The issue is happening is when I try to read the parquet file while the update is being done
sparksession.read.parquet("filename") => it takes the old path hdfs://folder_name/part-xxxx-xxx.snappy.parquet(path exists)
when an action is called on the dataframe it is trying to read the data from hdfs://folder_name/part-xxxx-xxx.snappy.parquet but because of updation the filename changed and I am getting the below issue
java.io.FileNotFoundException: File does not exist: hdfs://folder_name/part-xxxx-xxx.snappy.parquet
It is possible the underlying files have been updated. You can explicitly invalidate the cache in Spark by running 'REFRESH TABLE tableName' command in SQL or by recreating the Dataset/DataFrame involved.
I am using Spark 2.2
Can anyone help me how to refresh the metadata?

That error occurs when you are trying to read a file that doesn't exists.
Correct me if I'm wrong but I suspect you are overwriting all the files when you save the new dataframe (using .mode("overwrite")). While this process is running you are trying to read a file that was deleted and that exception is thrown - this makes the table unavailable for a period of time (during the update).

• _ACTIVITY A_
In the Spark parquet thread, which exception is thrown when the DataFrame reads from the old path?
• _ACTIVITY B_
Please echo the stretch of the Spark parquet thread from "I am using Spark" through "(during the update).".

• _DATA BLOCK_
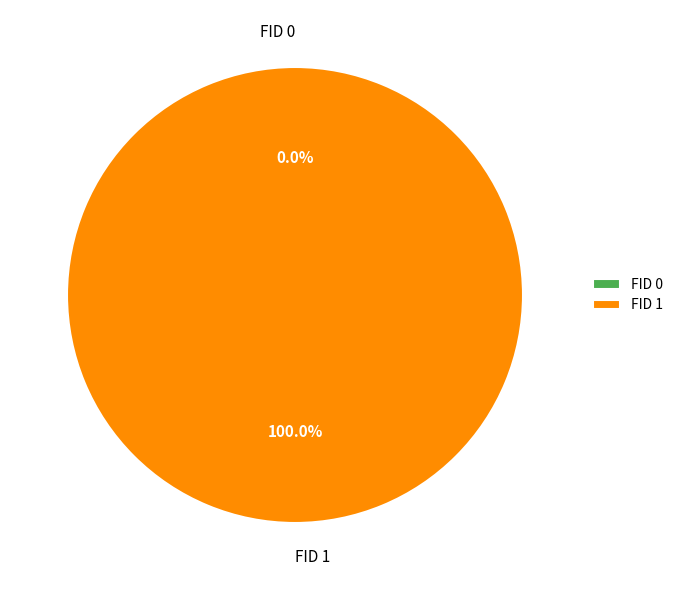

Rank the categories by value from highest to lowest.

FID 1, FID 0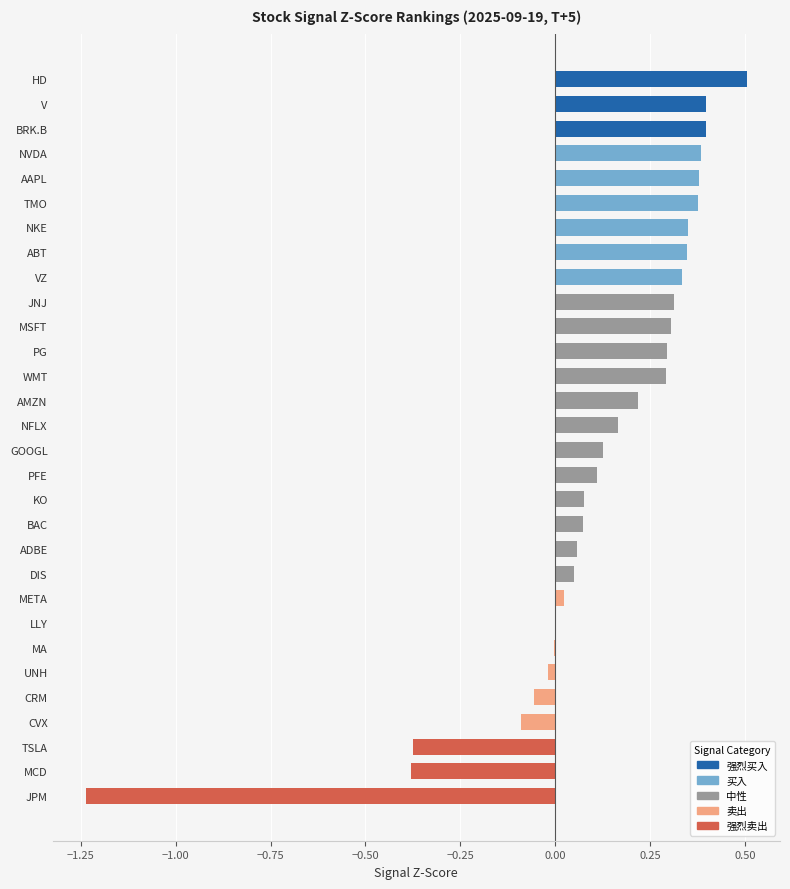

What is the label of the 29th bar from the left?

MCD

• _PROBLEM SOLUTION A_
java.io.FileNotFoundException

• _PROBLEM SOLUTION B_
I am using Spark 2.2
Can anyone help me how to refresh the metadata?

That error occurs when you are trying to read a file that doesn't exists.
Correct me if I'm wrong but I suspect you are overwriting all the files when you save the new dataframe (using .mode("overwrite")). While this process is running you are trying to read a file that was deleted and that exception is thrown - this makes the table unavailable for a period of time (during the update).